Friday, November 4, 2016 4:00 pm ·  0 Comments
I love animated movies. The best thing about the medium is you can create worlds impossible to create with traditional movie making – and you can make characters never before possible come to life. Dreamworks newest film, Trolls, does exactly that, and looks stunning. But with the freedom animation provides, it’s easy to get carried away.
If Trolls looks familiar, you may remember those strange Dutch toys designed by Thomas Dam. I guarantee you’ve never seen those long haired buddies like this before.
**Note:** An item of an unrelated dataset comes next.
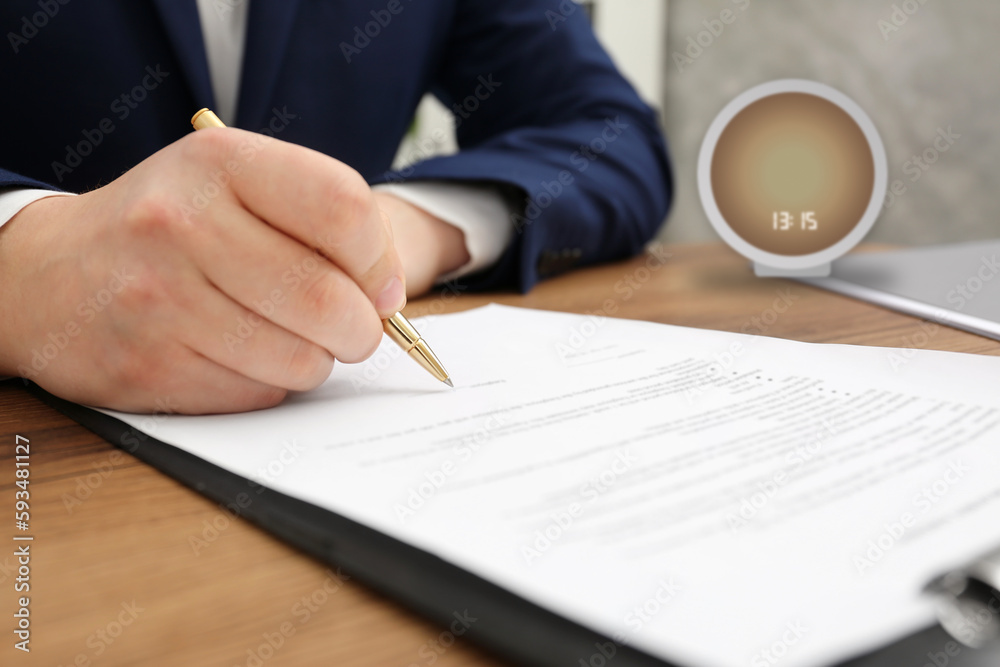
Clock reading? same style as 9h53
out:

These ones are obsessed with middle-school social culture and modern pop music.
Whether or not you enjoy watching Trolls is going to depend an awful lot on your tolerance level for this colourful cover album. There are some really funny scenes and the humour is similar to the very modest (and widely appealing) approach mastered by un-Disney animations like The LEGO Movie or Shrek.
There’s nothing wrong with this style necessarily (and by style, I mean the dreams and fantasies of most 8-10 year olds) so long as the movie has some narrative backbone to it. And this is the biggest problem the movie has. There’s loads of spectacle and catchy pop tunes, but the movie seems more like a Netflix kids show than a feature film.
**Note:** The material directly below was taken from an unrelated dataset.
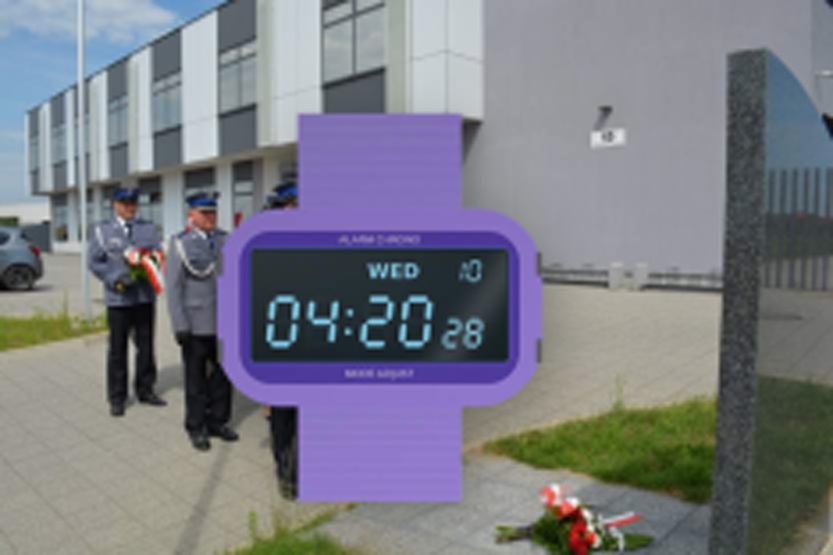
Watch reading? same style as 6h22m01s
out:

First the movie is a fable; then it’s an adventure rescue story; then for 15 minutes it’s an indescribably dull Cinderella rip-off; and finally it’s a family drama. Whatever kind of movie it is, it changes constantly. It feels like watching a string of 11-minute episodes instead of a complete movie.
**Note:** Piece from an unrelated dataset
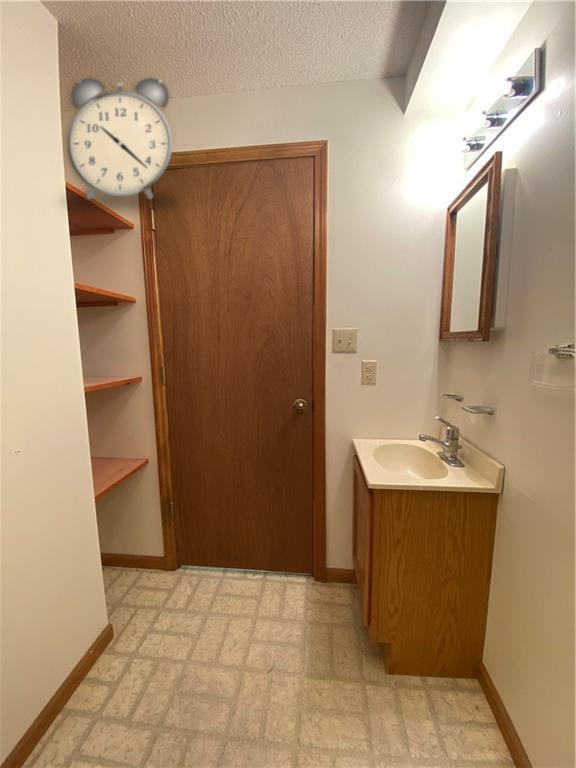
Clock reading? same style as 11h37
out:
10h22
The screenplay feels that way too. Dialogue ranges from cheap and pandering to occasional heart and fun-filled joy. Clearly the appeal to Trolls is the bright, singing creatures. And boy are they bright…but they can sing too.
Sets, lights, effects, characters and animation all look dazzling on screen. It’s very pleasing to the eye, and the movie is crystal clear. The detail, warmth, and creativity used in the art for Trolls is reminiscent of the first time you read a Dr. Seuss book: it’s exciting, whimsical, and kind of fun to just hang out in.
The cast is enormous, with almost 20 recognizable names voicing the various trolls in the movie. Many of them are warm, energetic, and do fine with their voices. The trouble is, I can’t remember the names of any of them aside from the two main characters, voiced by the always charming Anna Kendrick and Justin Timberlake. I will say, credit is due to the mostly male writers for a story that focuses on a female protagonist, villain, and two of four other main characters.
Towards the end, I was finally bored of the cute characters, the schtick, and borderline annoyed with all the pop music romping about. The film is just 90 minutes, but boy does it drag on after the first 30.
Here’s what bothered me the most: there’s nothing cohesive, and nothing really entertaining in the whole movie. While none of it was bad, and the filmmakers clearly had loads of fun, the whole thing felt like a gentle diversion.
The only lasting impression I had was how weird some of the mechanics, music, and just about everything else was. But don’t worry – your kids will go nuts for this. All the children in the theatre were loving it. You’ll enjoy it more with some chocolate and a bottle of scotch when you get home. (Pre-drinking probably wouldn’t hurt, either).
You won’t be too disappointed, but save your animation dollars for a few more weeks until the much-buzzed Moana hits screens later this month. As for Trolls? The film’s theme of happiness stays campy throughout, but maybe it’s that positive attitude (instead of more 3D tricks) that make these creatures really pop.
2 out of 4 Stars
G, 93 minutes, Family Animation.
Directed by Mike Mitchell.
Starring Anna Kendrick, Justin Timberlake, Christine Baranski, and a dozen B-listers.
Now Playing at Film.Ca Cinemas, Cineplex Winston Churchill, and Cineplex Oakville & VIP.